Energy filtered TEM image (resonant on Si plasmon) of a Si/SiO2/Si nanopillar with a nanodot in the embedded oxide. 
© Courtesy of HZDR.


  • CEA-Leti also investigated Directed Self-Assembly (DSA) of Block CoPolymers (BCP) as lithography for forming nanopillars. The first method involved forming PMMA contacts using a DSA contact shrink approach based on a PS-b-PMMA BCP. Sequential infiltration synthesis (SIS) was performed: Atomic Layer Deposition (ALD) was used to replace the PMMA with alumina (Al2O3), thus forming a hard mask for pillar patterning. The second method involved a PS-b-PMMA block copolymer with an inverse matrix for forming hexagonally organised sub-20 nm PS cylinders using a trilayer stack.

OBJECTIVES
  • Billions of tiny computers that can sense and communicate from anywhere are coming online, creating the Internet of Things (IoT). As the IoT continues to expand, more and more devices require batteries and plugs. Gartner states that there will be nearly 26 billion devices connected to the IoT by 2020. Together with improved batteries, advanced computation and communication must therefore be delivered at extremely low-power consumption. 

  • Single Electron Transistors (SETs) are extremely low-energy dissipation devices that are complementary with CMOS: the SET is champion of low-power consumption, while CMOS advantages, such as high speed, driving, etc., compensate perfectly for the SET's intrinsic drawbacks. Hybrid SET-CMOS architectures require unrivalled integration and high performance, while manufacturability remains a roadblock for the large-scale use of such architectures. To ensure room temperature (RT) operation, single dots with diameters < 5 nm need to be fabricated and precisely positioned between source and drain with tunnel distances of a few nm. However, a reliable CMOS compatible process for co-fabricating RT-SETs and FETs is not yet available. IONS4SET's SET nanopillar paved the way for fabricating low-energy devices operating at RT based on a newly developed bottom-up self-assembly process. 
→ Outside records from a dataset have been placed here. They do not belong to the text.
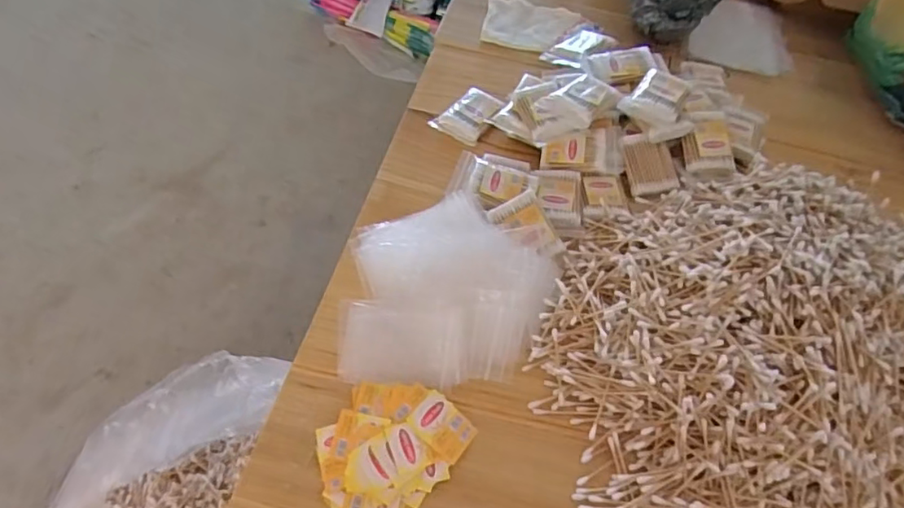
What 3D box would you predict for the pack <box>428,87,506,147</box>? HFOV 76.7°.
[{"bbox_3d":[0.021,-0.167,0.677,0.056,0.014,0.081,31,56,15],"label":"pack"}]

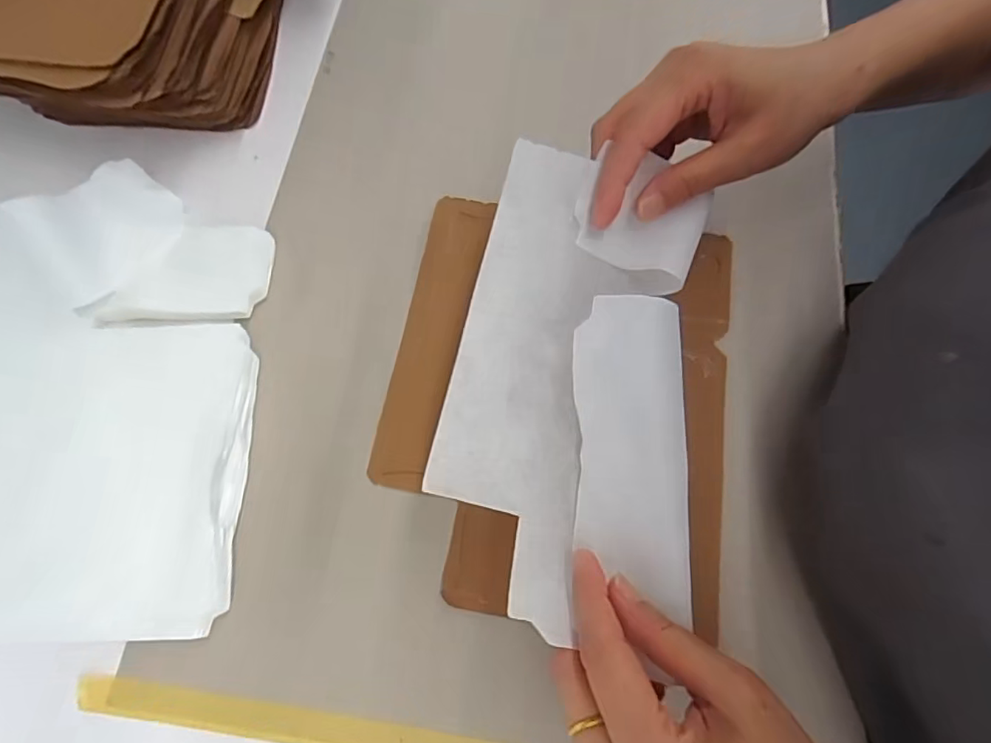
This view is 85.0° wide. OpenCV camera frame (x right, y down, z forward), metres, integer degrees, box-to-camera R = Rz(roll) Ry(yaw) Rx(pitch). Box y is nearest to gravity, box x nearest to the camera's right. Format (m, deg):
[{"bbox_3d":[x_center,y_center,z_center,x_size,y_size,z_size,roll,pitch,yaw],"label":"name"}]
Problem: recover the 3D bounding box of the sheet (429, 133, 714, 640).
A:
[{"bbox_3d":[0.037,-0.004,0.248,0.110,0.042,0.216,8,71,2],"label":"sheet"}]

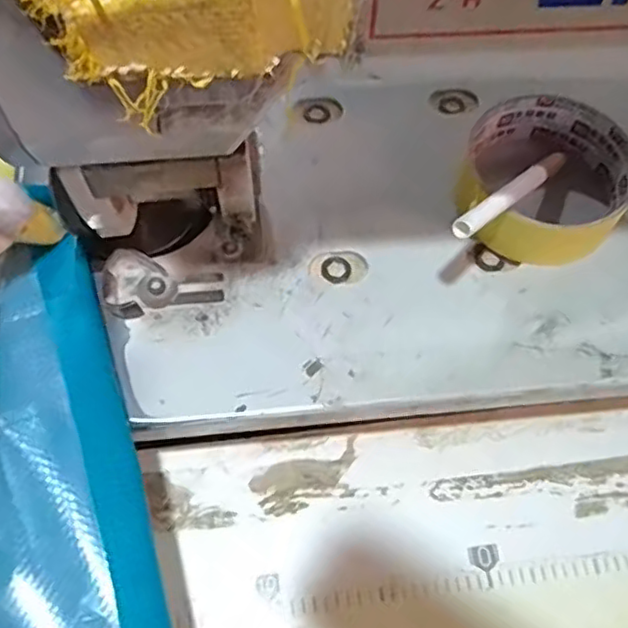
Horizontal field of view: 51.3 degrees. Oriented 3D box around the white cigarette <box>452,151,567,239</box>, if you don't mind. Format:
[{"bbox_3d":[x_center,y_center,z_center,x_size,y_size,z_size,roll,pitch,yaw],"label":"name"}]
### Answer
[{"bbox_3d":[0.093,-0.056,0.295,0.009,0.008,0.112,41,45,15],"label":"white cigarette"}]

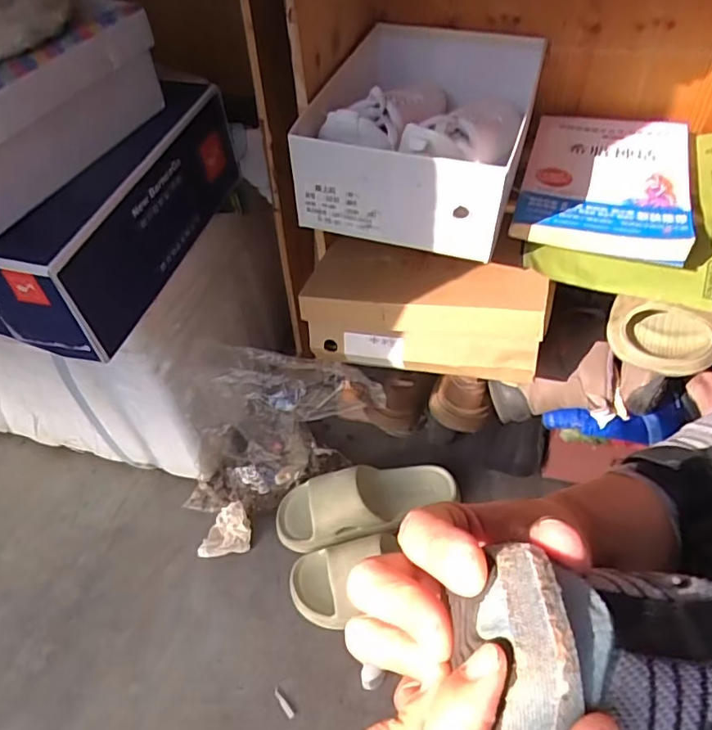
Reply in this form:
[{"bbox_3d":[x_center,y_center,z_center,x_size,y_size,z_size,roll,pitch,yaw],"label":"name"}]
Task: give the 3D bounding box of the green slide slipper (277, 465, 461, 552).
[{"bbox_3d":[0.015,0.188,0.781,0.250,0.064,0.091,-10,48,-6],"label":"green slide slipper"}]

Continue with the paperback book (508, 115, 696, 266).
[{"bbox_3d":[0.272,-0.203,0.608,0.164,0.032,0.242,13,50,15],"label":"paperback book"}]

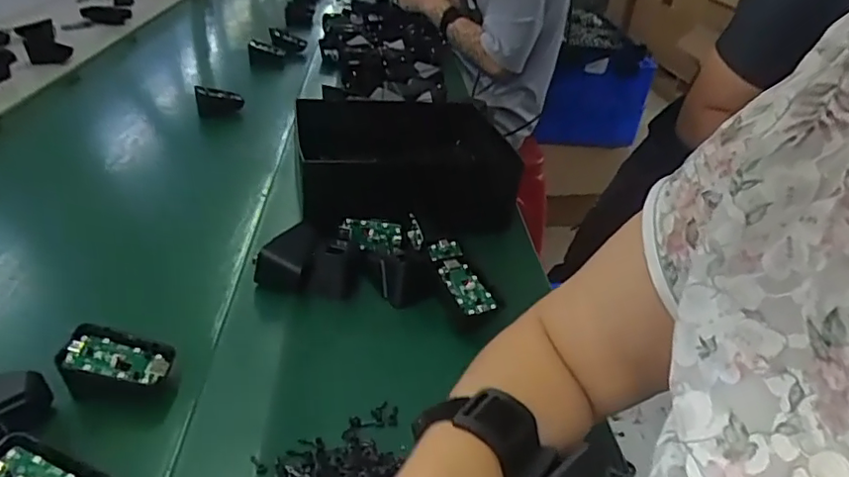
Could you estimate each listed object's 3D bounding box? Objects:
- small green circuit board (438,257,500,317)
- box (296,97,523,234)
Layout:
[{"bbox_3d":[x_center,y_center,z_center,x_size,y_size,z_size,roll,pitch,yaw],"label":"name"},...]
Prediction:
[{"bbox_3d":[0.038,0.042,0.502,0.033,0.006,0.062,-10,48,-23],"label":"small green circuit board"},{"bbox_3d":[-0.023,-0.094,0.693,0.242,0.097,0.187,-1,25,-12],"label":"box"}]

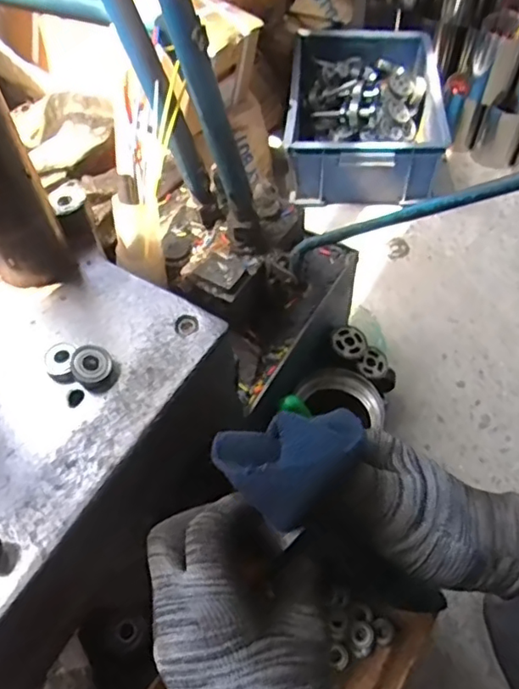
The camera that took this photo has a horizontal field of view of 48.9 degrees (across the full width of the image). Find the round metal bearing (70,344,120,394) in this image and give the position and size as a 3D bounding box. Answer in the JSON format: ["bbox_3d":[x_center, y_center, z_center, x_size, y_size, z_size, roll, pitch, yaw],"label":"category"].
[{"bbox_3d":[-0.128,0.018,0.443,0.031,0.019,0.033,-1,56,2],"label":"round metal bearing"}]

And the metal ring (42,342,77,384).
[{"bbox_3d":[-0.156,0.014,0.448,0.024,0.015,0.027,3,57,5],"label":"metal ring"}]

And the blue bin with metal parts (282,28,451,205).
[{"bbox_3d":[0.221,-0.488,1.195,0.302,0.134,0.404,5,57,6],"label":"blue bin with metal parts"}]

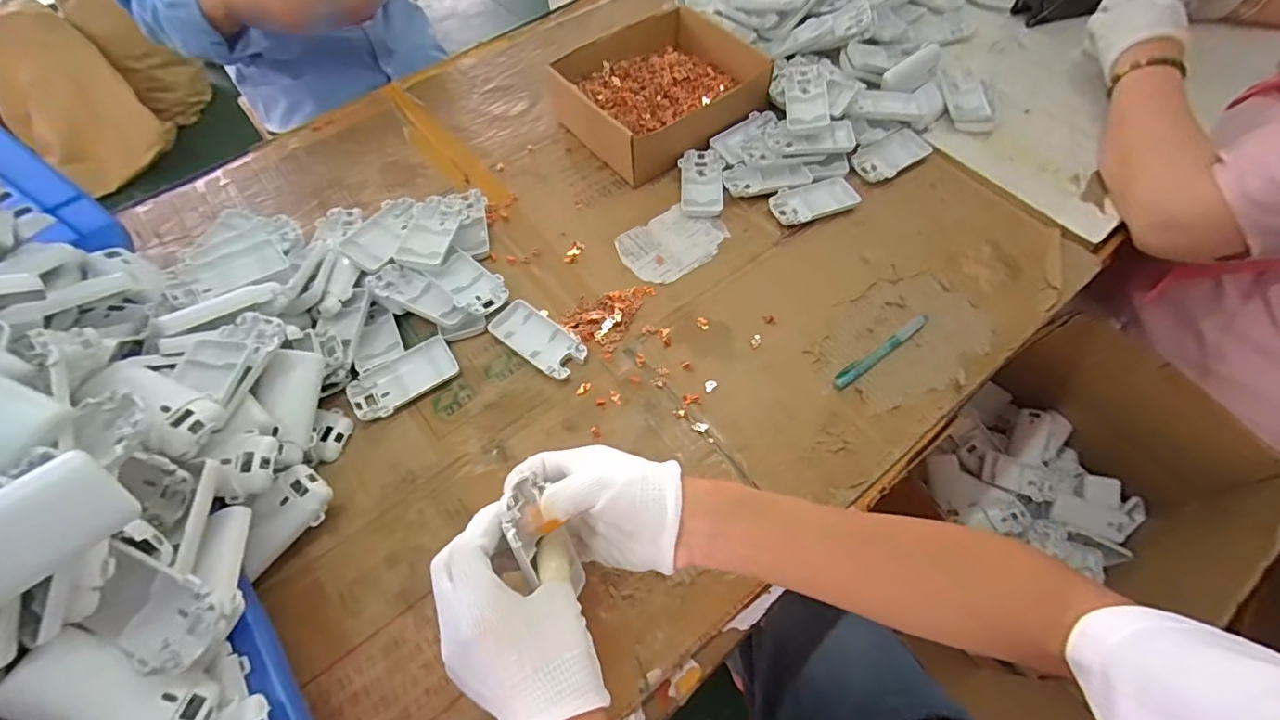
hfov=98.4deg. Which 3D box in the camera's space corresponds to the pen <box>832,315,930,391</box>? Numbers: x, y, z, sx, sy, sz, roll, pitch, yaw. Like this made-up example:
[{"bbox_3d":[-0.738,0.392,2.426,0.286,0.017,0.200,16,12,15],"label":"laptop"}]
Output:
[{"bbox_3d":[0.229,-0.009,0.526,0.125,0.008,0.015,-32,64,-17],"label":"pen"}]

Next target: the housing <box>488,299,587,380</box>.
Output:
[{"bbox_3d":[-0.097,-0.019,0.529,0.094,0.011,0.046,33,65,19],"label":"housing"}]

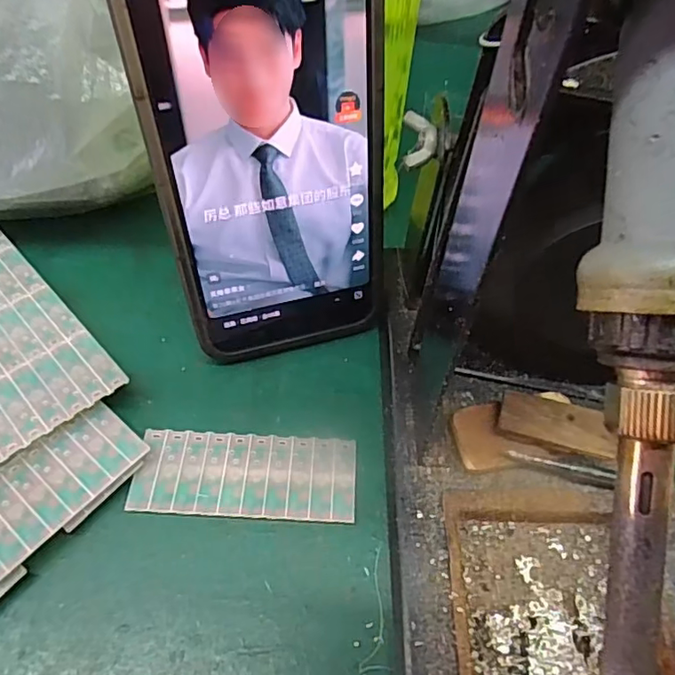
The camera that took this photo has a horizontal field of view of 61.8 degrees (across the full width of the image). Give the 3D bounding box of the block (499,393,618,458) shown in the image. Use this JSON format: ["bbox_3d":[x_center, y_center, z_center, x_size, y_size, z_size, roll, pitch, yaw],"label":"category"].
[{"bbox_3d":[0.078,0.030,0.200,0.039,0.004,0.018,12,55,9],"label":"block"}]

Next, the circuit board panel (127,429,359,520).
[{"bbox_3d":[-0.033,0.050,0.207,0.079,0.004,0.031,3,56,0],"label":"circuit board panel"}]

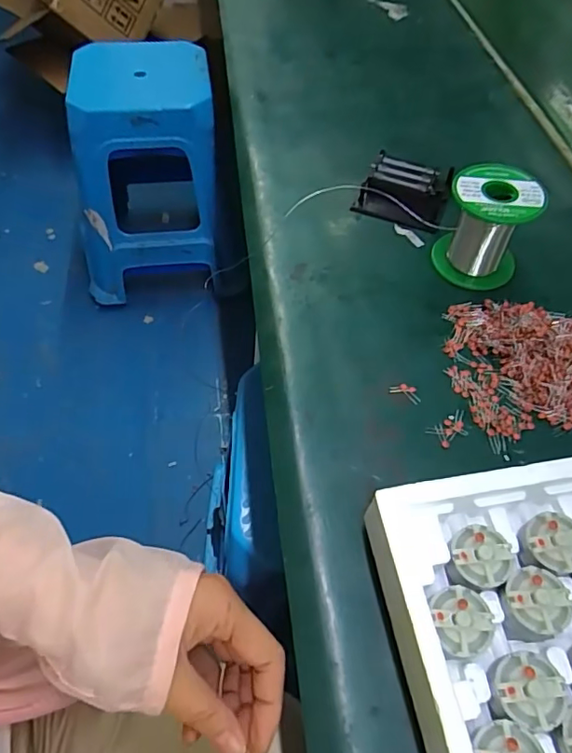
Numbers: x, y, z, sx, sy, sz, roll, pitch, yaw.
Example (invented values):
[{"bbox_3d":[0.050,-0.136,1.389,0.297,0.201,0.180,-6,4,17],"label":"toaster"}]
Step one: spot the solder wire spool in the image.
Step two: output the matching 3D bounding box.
[{"bbox_3d":[0.160,-0.119,0.428,0.065,0.076,0.065,1,54,-1],"label":"solder wire spool"}]

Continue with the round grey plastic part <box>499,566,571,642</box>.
[{"bbox_3d":[0.126,0.115,0.268,0.031,0.024,0.031,1,54,-1],"label":"round grey plastic part"}]

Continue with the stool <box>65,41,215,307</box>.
[{"bbox_3d":[-0.334,-0.465,1.270,0.333,0.482,0.318,-5,55,-6],"label":"stool"}]

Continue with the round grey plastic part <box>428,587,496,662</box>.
[{"bbox_3d":[0.086,0.118,0.256,0.028,0.010,0.031,-16,57,-13],"label":"round grey plastic part"}]

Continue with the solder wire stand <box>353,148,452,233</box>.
[{"bbox_3d":[0.111,-0.172,0.496,0.076,0.023,0.068,19,56,11],"label":"solder wire stand"}]

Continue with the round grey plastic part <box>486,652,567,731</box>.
[{"bbox_3d":[0.110,0.144,0.243,0.031,0.016,0.029,1,55,-2],"label":"round grey plastic part"}]

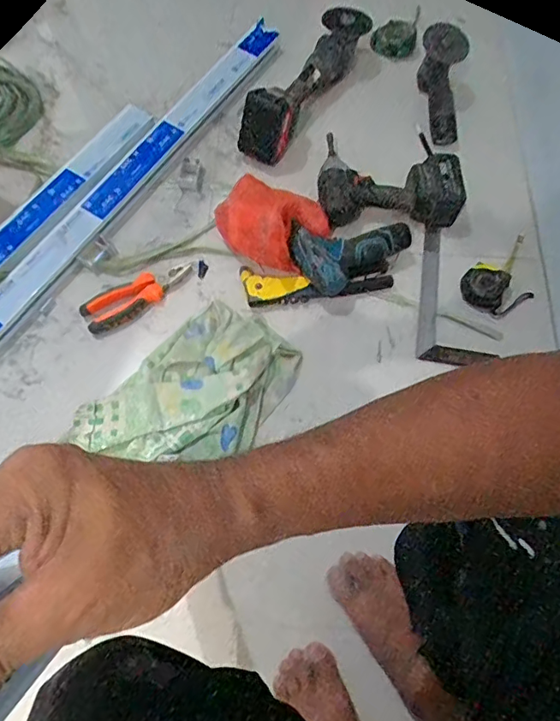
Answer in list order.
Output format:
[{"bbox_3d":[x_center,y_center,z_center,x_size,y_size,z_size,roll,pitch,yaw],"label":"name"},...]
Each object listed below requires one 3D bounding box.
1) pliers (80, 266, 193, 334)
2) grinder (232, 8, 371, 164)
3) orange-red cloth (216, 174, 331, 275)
[{"bbox_3d":[-0.239,-0.113,0.871,0.197,0.029,0.073,-28,72,-12],"label":"pliers"},{"bbox_3d":[0.044,-0.546,0.973,0.092,0.113,0.349,32,71,11],"label":"grinder"},{"bbox_3d":[-0.015,-0.239,0.880,0.176,0.101,0.139,31,72,11],"label":"orange-red cloth"}]

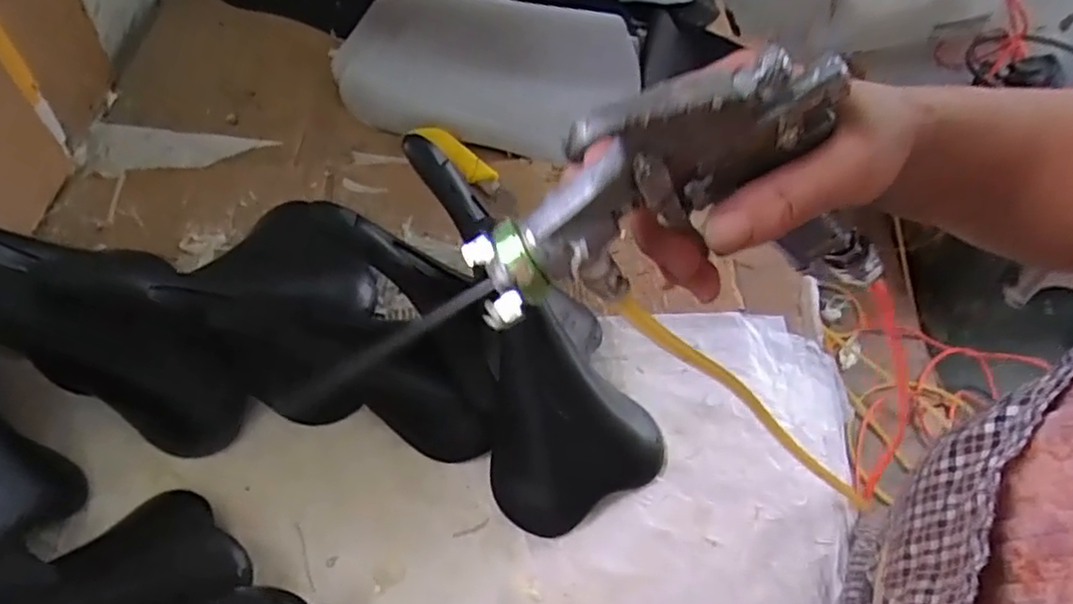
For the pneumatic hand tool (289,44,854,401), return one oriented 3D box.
[{"bbox_3d":[0.003,-0.019,0.252,0.224,0.081,0.029,-30,57,17],"label":"pneumatic hand tool"}]

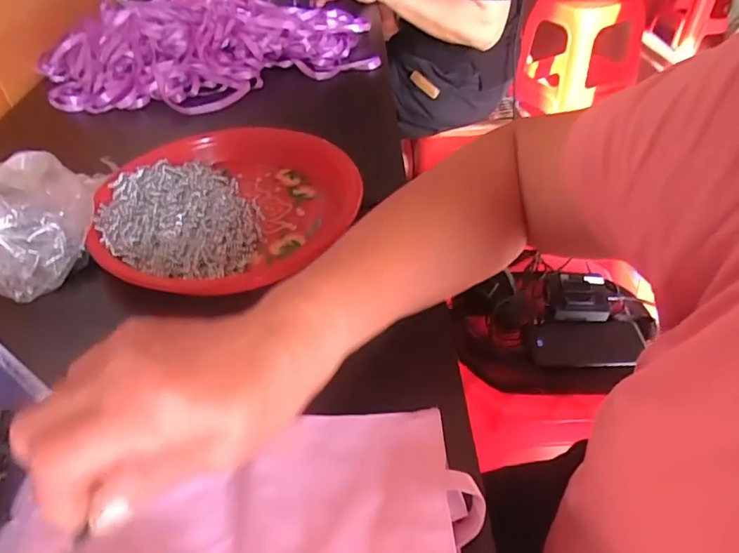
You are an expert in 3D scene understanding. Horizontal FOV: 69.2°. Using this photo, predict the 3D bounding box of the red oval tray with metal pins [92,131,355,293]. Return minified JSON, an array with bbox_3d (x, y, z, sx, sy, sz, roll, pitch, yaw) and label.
[{"bbox_3d":[-0.134,-0.069,0.494,0.210,0.033,0.235,24,48,26],"label":"red oval tray with metal pins"}]

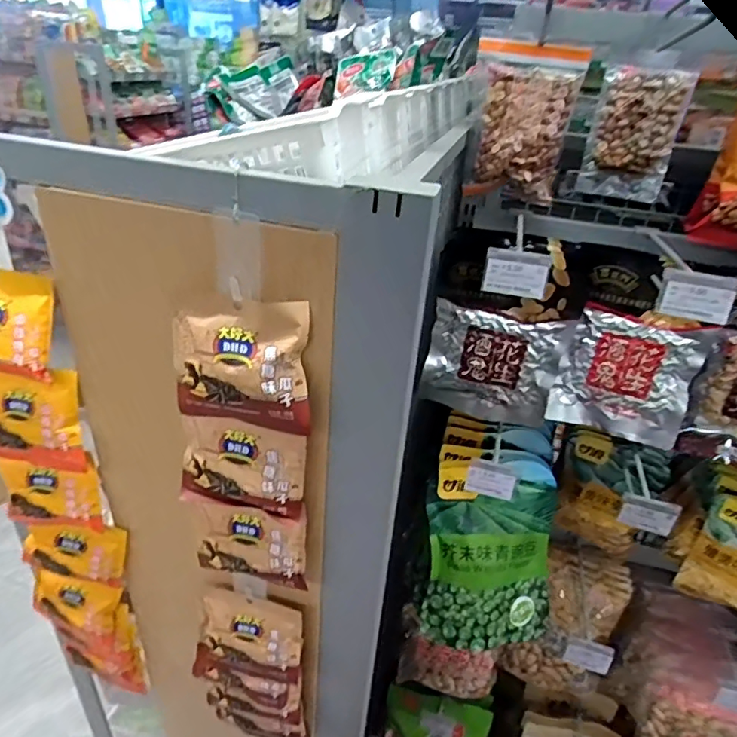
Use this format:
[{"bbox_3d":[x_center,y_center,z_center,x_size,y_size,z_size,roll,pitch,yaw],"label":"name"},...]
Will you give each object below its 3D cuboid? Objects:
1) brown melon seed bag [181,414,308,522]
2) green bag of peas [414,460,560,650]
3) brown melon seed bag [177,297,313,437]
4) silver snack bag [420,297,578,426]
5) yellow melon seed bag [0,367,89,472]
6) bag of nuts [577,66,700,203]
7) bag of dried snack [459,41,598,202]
[{"bbox_3d":[-0.109,0.084,0.460,0.113,0.087,0.019,12,31,11],"label":"brown melon seed bag"},{"bbox_3d":[0.157,0.242,0.706,0.170,0.238,0.045,5,0,-9],"label":"green bag of peas"},{"bbox_3d":[-0.099,-0.001,0.414,0.113,0.105,0.024,10,31,7],"label":"brown melon seed bag"},{"bbox_3d":[0.153,-0.005,0.666,0.163,0.141,0.046,10,31,9],"label":"silver snack bag"},{"bbox_3d":[-0.323,0.041,0.510,0.107,0.116,0.035,13,32,13],"label":"yellow melon seed bag"},{"bbox_3d":[0.296,-0.260,0.604,0.091,0.134,0.030,26,42,29],"label":"bag of nuts"},{"bbox_3d":[0.180,-0.289,0.637,0.116,0.160,0.037,9,31,7],"label":"bag of dried snack"}]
  • Lithography cannot deliver the 1-3 nm feature sizes required for RT operation but IONS4SET provided:

  1.  Controlled self-assembly of single ~ 2 nm Si dots 
  2. Self-alignment of each nanodot with source and drain at ~ 2 nm tunnel distances

  • The Si nanodot fabrication process involved:
  1. Ion irradiation through thin (few tens of nm) Si pillars with an embedded SiO2 layer
  2. Thermal activation of self-assembly.

  • Dot self-assembly works for narrow pillars only, hence nanopillar fabrication was crucial for IONS4SET. Finally, a power saving hybrid SET/CMOS device with a vertical gate-all-around nanowire GAA-SET was fabricated.


IMPACT

  • The IoT demands ultra-low power electronics to improve battery life and lower carbon footprint. SETs promise to achieve those requirements because of the ultra-low current through such devices. The IONS4SET project combined fundamental physics of quantum devices and selfassembly with advanced 3D CMOS manufacturing at the 10 nm length scale. Industry interest was proven by external industry committee members GlobalFoundries, STMicroelectronics and X-Fab.